Куранты отбили три четверти, и товарищ Лайтис вышел из монастырских ворот. Товарищ Лайтис пошел по обрыву. Под обрывом горели костры, слышалась горькая песня, рядом внизу тосковали лягушки. Калитка в тени деревьев была полуоткрыта. Лайтис постоял у порога, — товарищ Лайтис пошел вглубь. Безмолвствовали деревья, безмолвно полз туман. Тропинка исчезла, под ногами посырело, товарищ Лайтис различил пруд, у берега сгнившую, залитую водою лодку. Никого не было. Товарищ Лайтис внимательно осмотрелся кругом — деревья, туман, тишина, наверху в тумане мутный диск. Куранты пробили двенадцать.

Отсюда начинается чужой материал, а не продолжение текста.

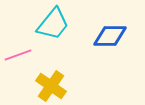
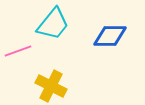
pink line: moved 4 px up
yellow cross: rotated 8 degrees counterclockwise
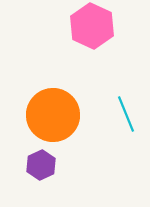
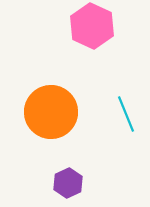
orange circle: moved 2 px left, 3 px up
purple hexagon: moved 27 px right, 18 px down
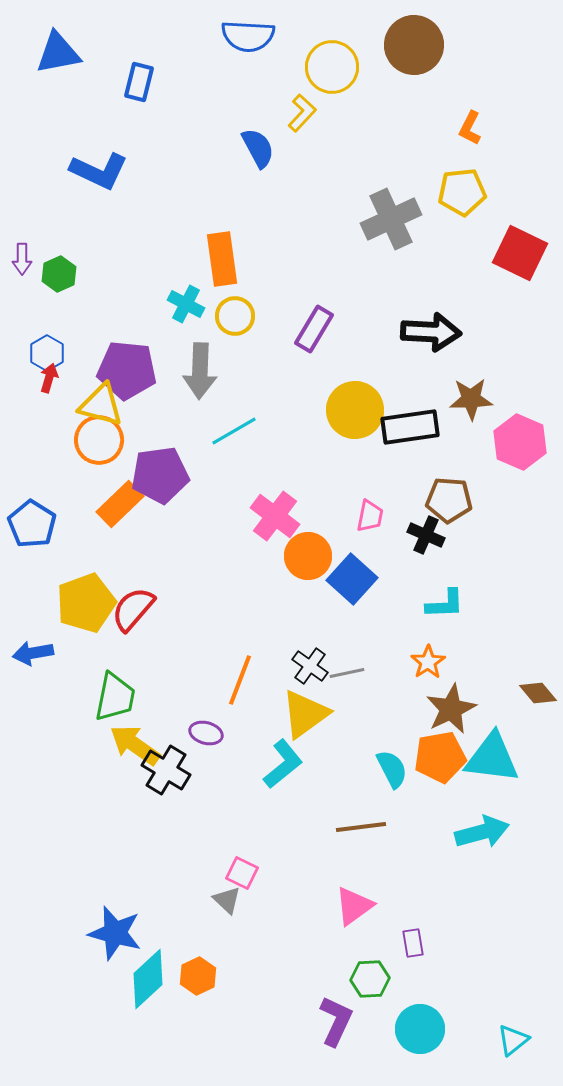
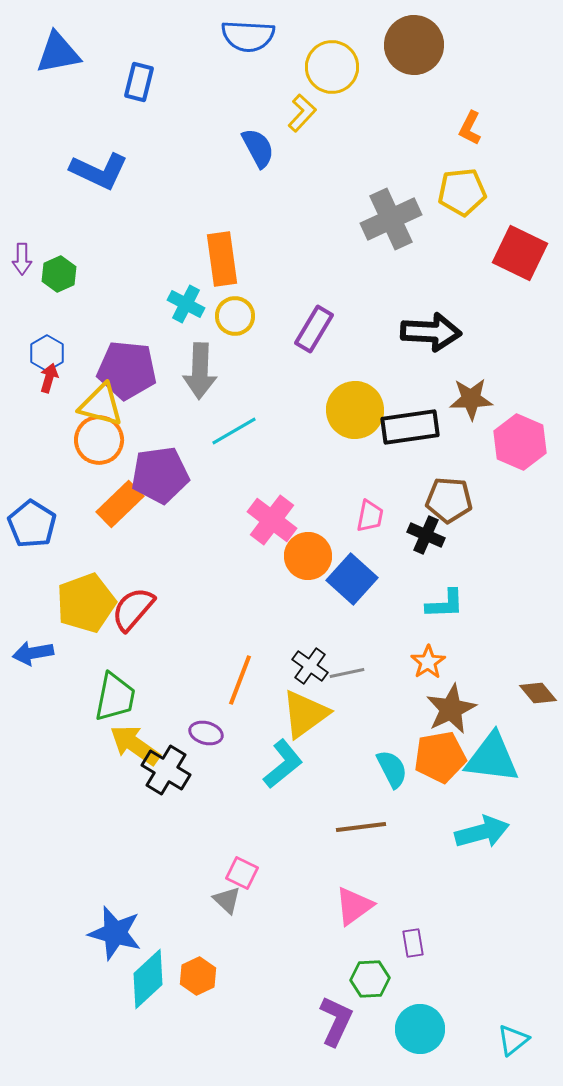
pink cross at (275, 516): moved 3 px left, 4 px down
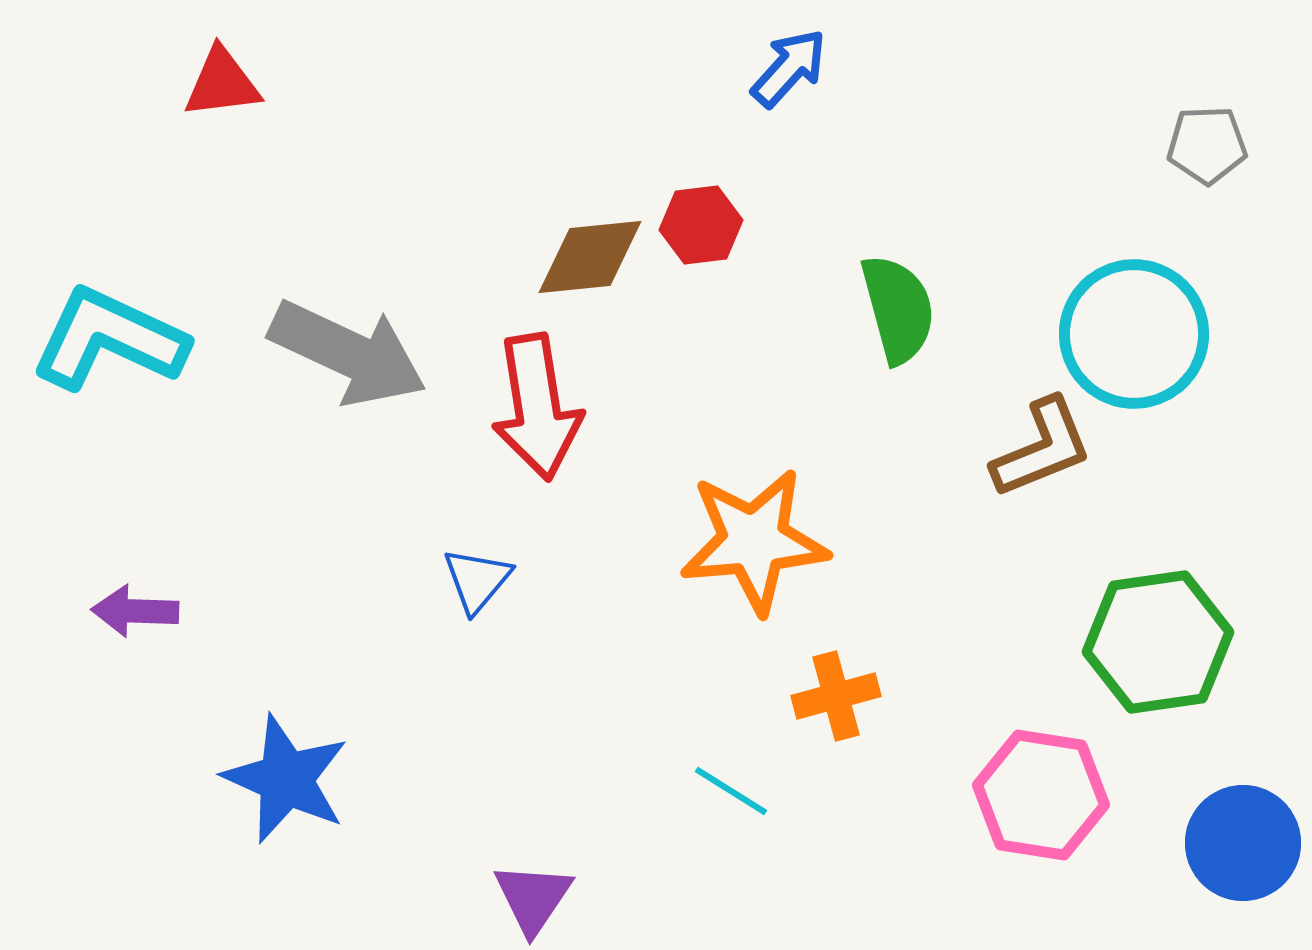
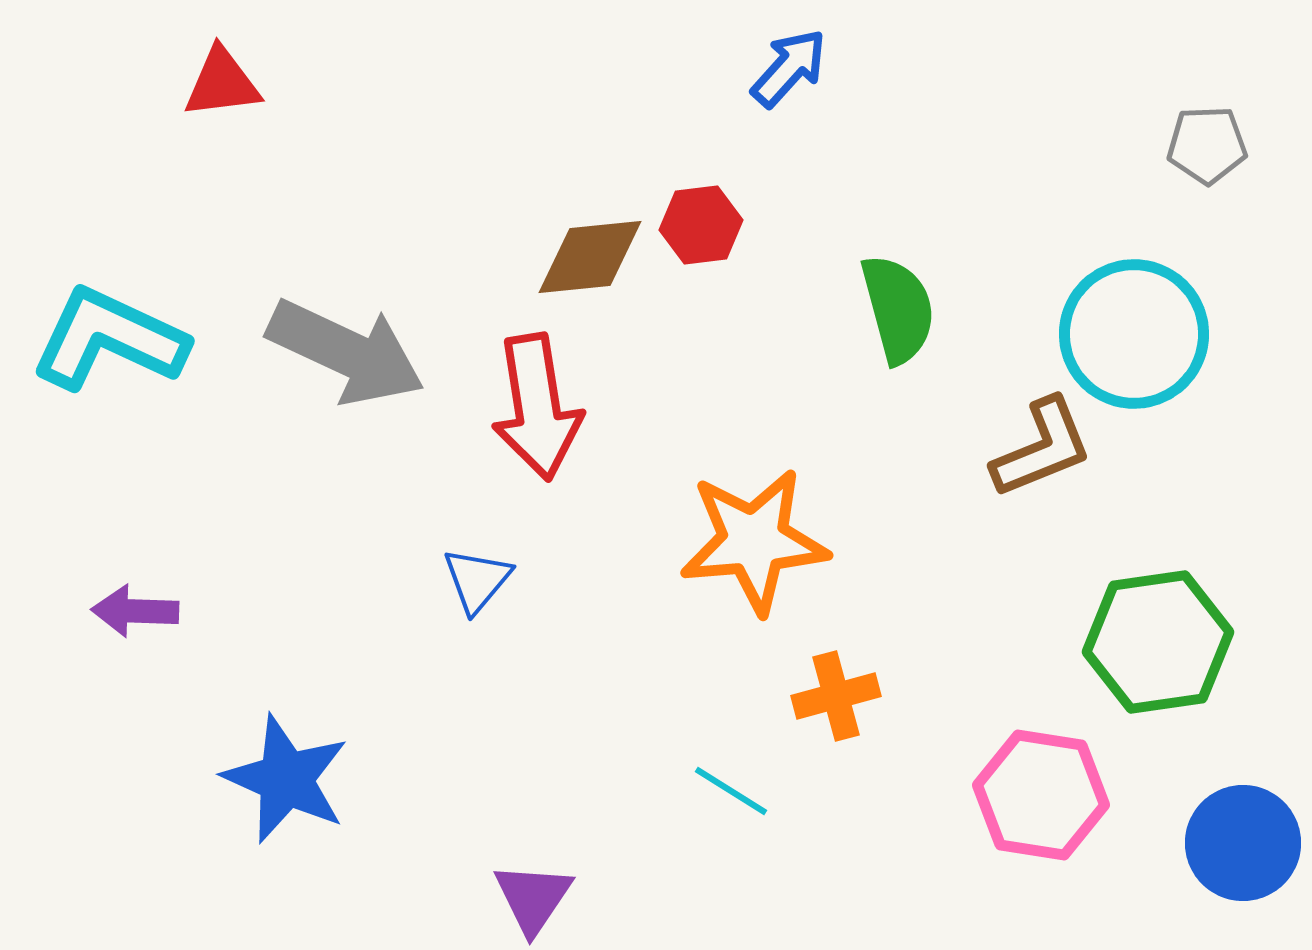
gray arrow: moved 2 px left, 1 px up
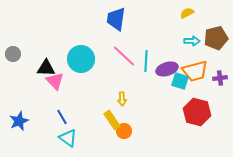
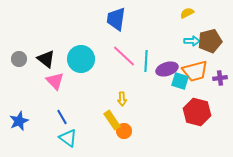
brown pentagon: moved 6 px left, 3 px down
gray circle: moved 6 px right, 5 px down
black triangle: moved 9 px up; rotated 36 degrees clockwise
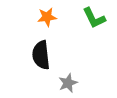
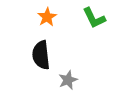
orange star: rotated 24 degrees counterclockwise
gray star: moved 3 px up
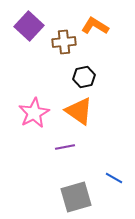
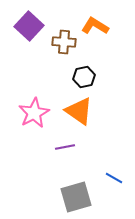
brown cross: rotated 10 degrees clockwise
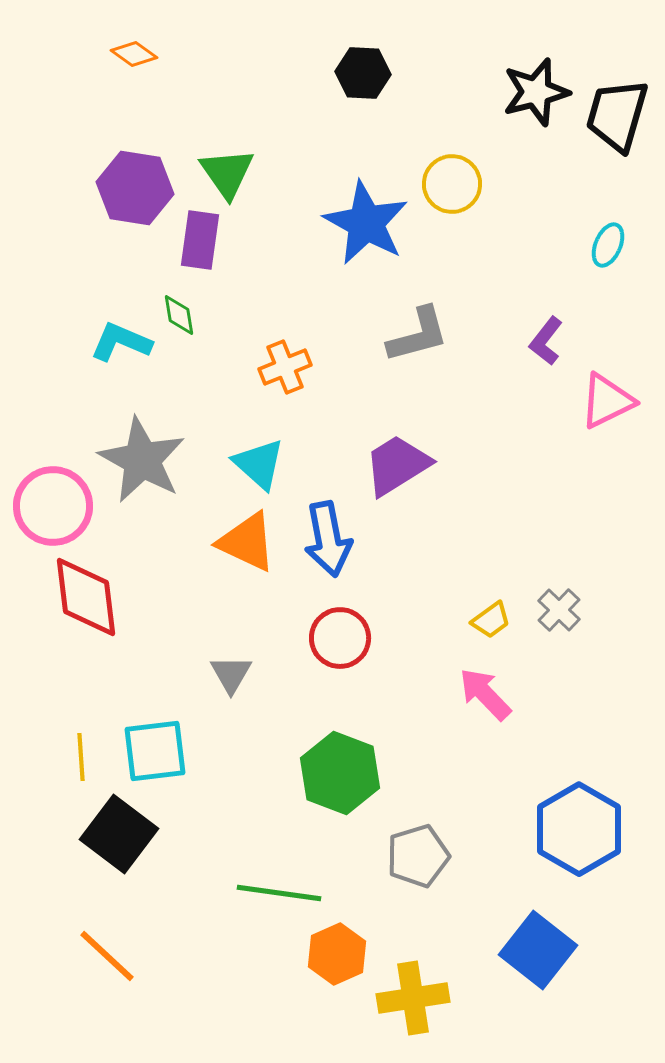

Товарищ Лайтис поспешно пошел назад, к тропинке, к дому. Сад был чужд. Дом, развалившиеся домовые службы, бледнея в лунном свете, безмолвствовали. Запахло малиной. И вдалеке где-то, точно вспыхнуло, тихо крикнула Оленька Кунц:
— Товарищ Я-ан!..
Товарищ Лайтис застрял в малиннике, снова вышел к пруду, уже с другой стороны, — луна отразилась в воде призрачно и бледно. И опять — тишина, туман, деревья.
— Олька Земеновна!..
Тишина,
— Я-ан!..
Вишняк, яблони, липовая аллея. Тишина и туман. И где-то рядом:
— Я-ан!..
Товарищ Лайтис побежал, наткнулся с разбегу на заборчик, не заметил, как ушиб колено. За заборчиком, в беседке, богатырски кто-то храпел. Часы пробили две четверти. И опять вдалеке:
— Я-ан!..
— Олька Земеновна!..
И тишина, только хруст ветвей от бега товарища Лайтиса. И тишина. И туман. И деревья. И больше уже никто не звал товарища Яна. Луна побледнела, зацепилась за верхушки деревьев. Товарищ Лайтис долго курил папиросу за папиросой, и скулы его были плотно сжаты. — Оленька Кунц уже лежала в постели рядом с подружкой (каждую неделю у Оленьки была новая подружка для секретов и тайн). Куранты отбивали четверти еще и еще. На востоке легла алая лента, туманы заползли вверх. В утреннике зашелестели листья, и четче донесся лягушечий крик.
У монастырских ворот стоял часовой, сырой и серый в тумане.